Every line holding the string "shift" should be copied from the listing.

Supplied material Block Start

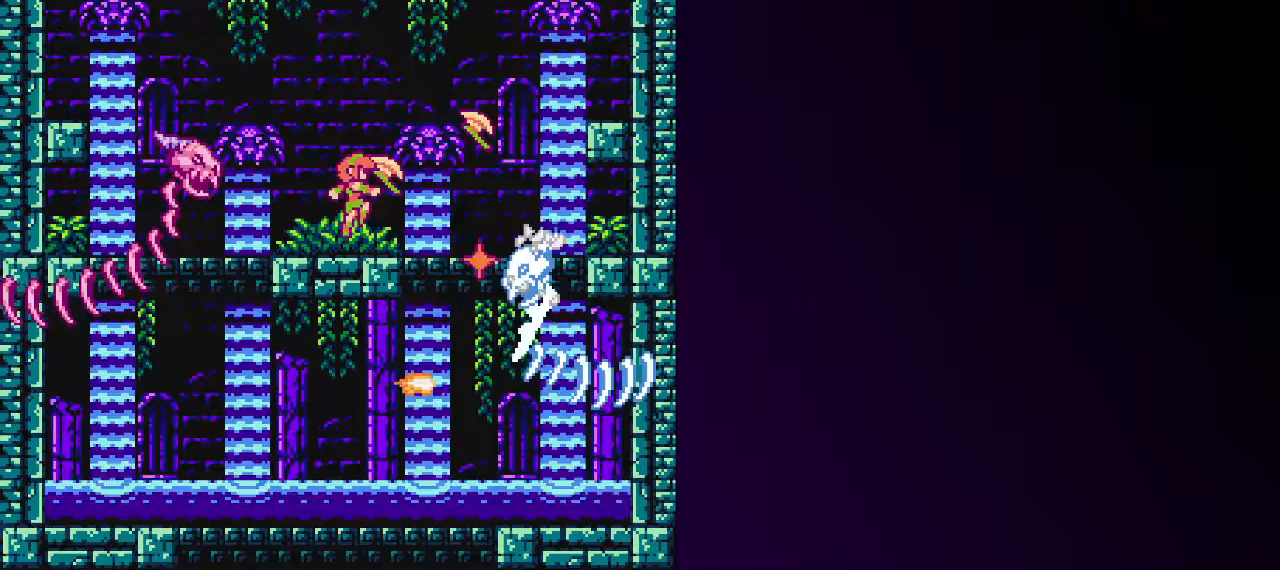
{"keys": ["right", "shift"], "events": [[350, "shift", "down"]]}
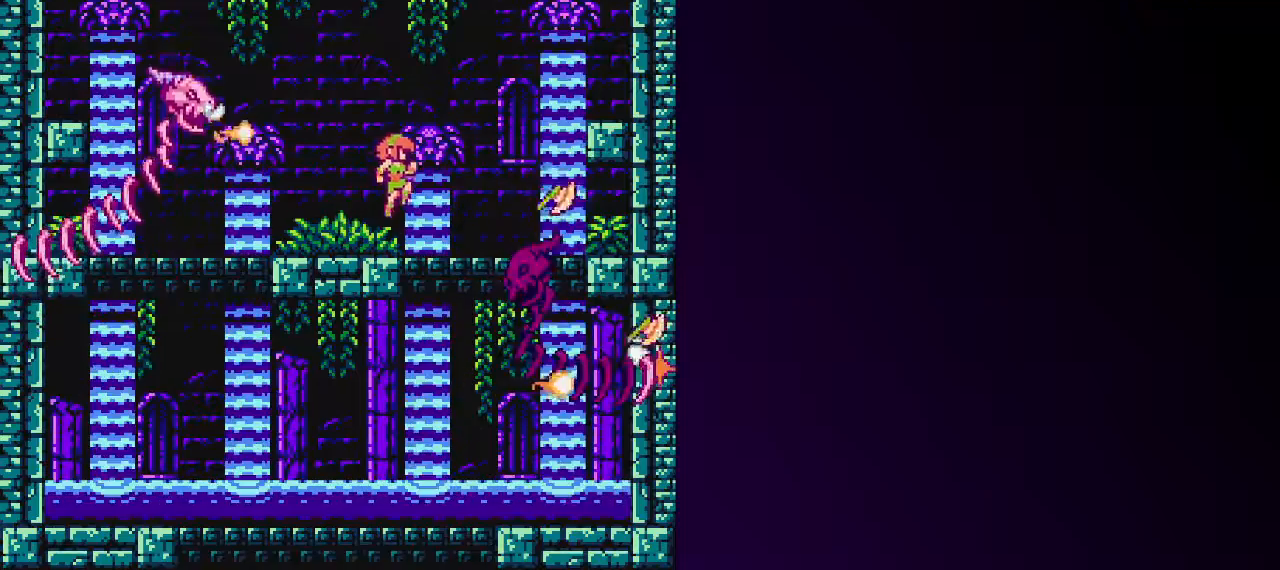
{"keys": ["right"], "events": [[33, "shift", "up"]]}
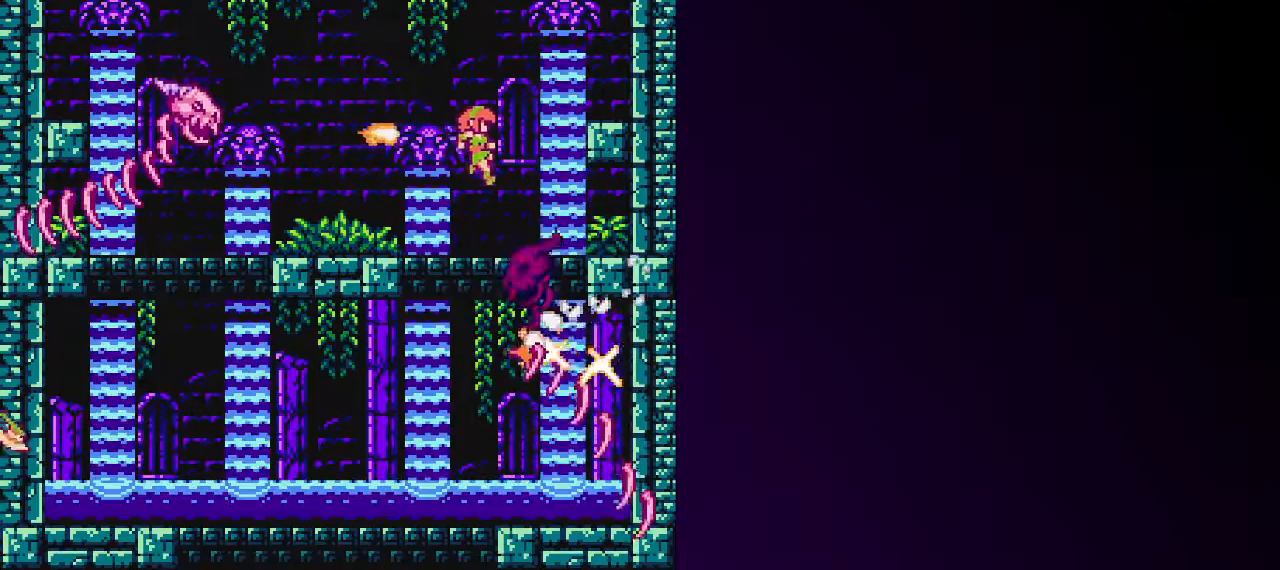
{"keys": ["down"], "events": [[200, "down", "down"], [200, "right", "up"]]}
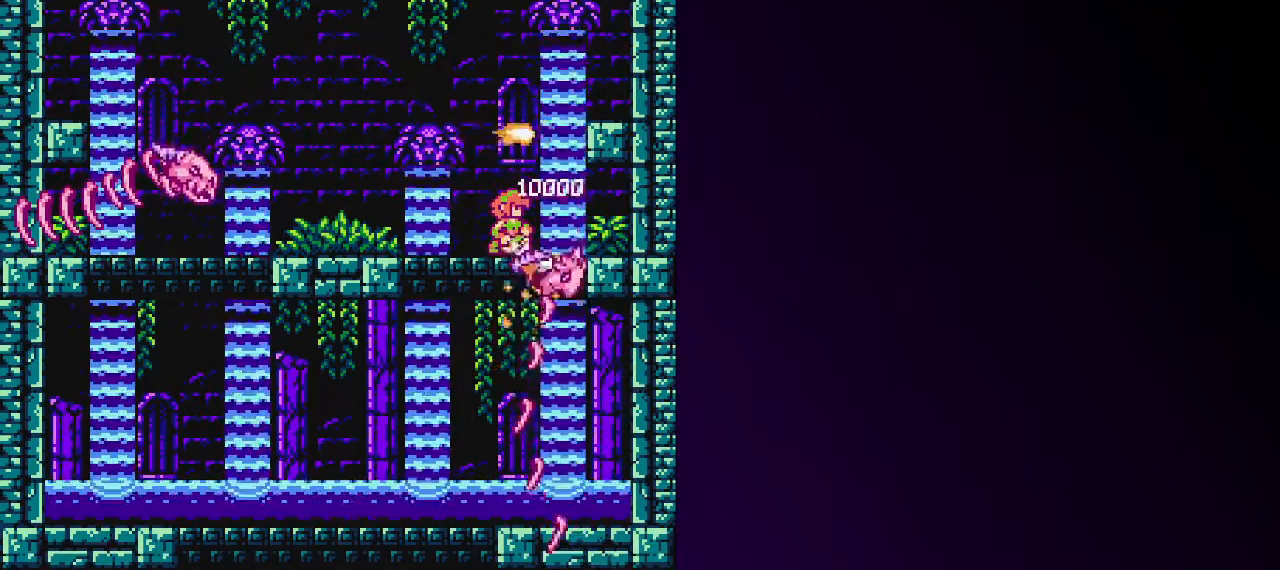
{"keys": ["right"], "events": [[250, "down", "up"], [250, "shift", "down"], [400, "right", "down"], [500, "shift", "up"]]}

Supplied material Block End

→ **Task answer**:
{"keys": ["right", "shift"], "events": [[350, "shift", "down"]]}
{"keys": ["right"], "events": [[33, "shift", "up"]]}
{"keys": ["right"], "events": [[250, "down", "up"], [250, "shift", "down"], [400, "right", "down"], [500, "shift", "up"]]}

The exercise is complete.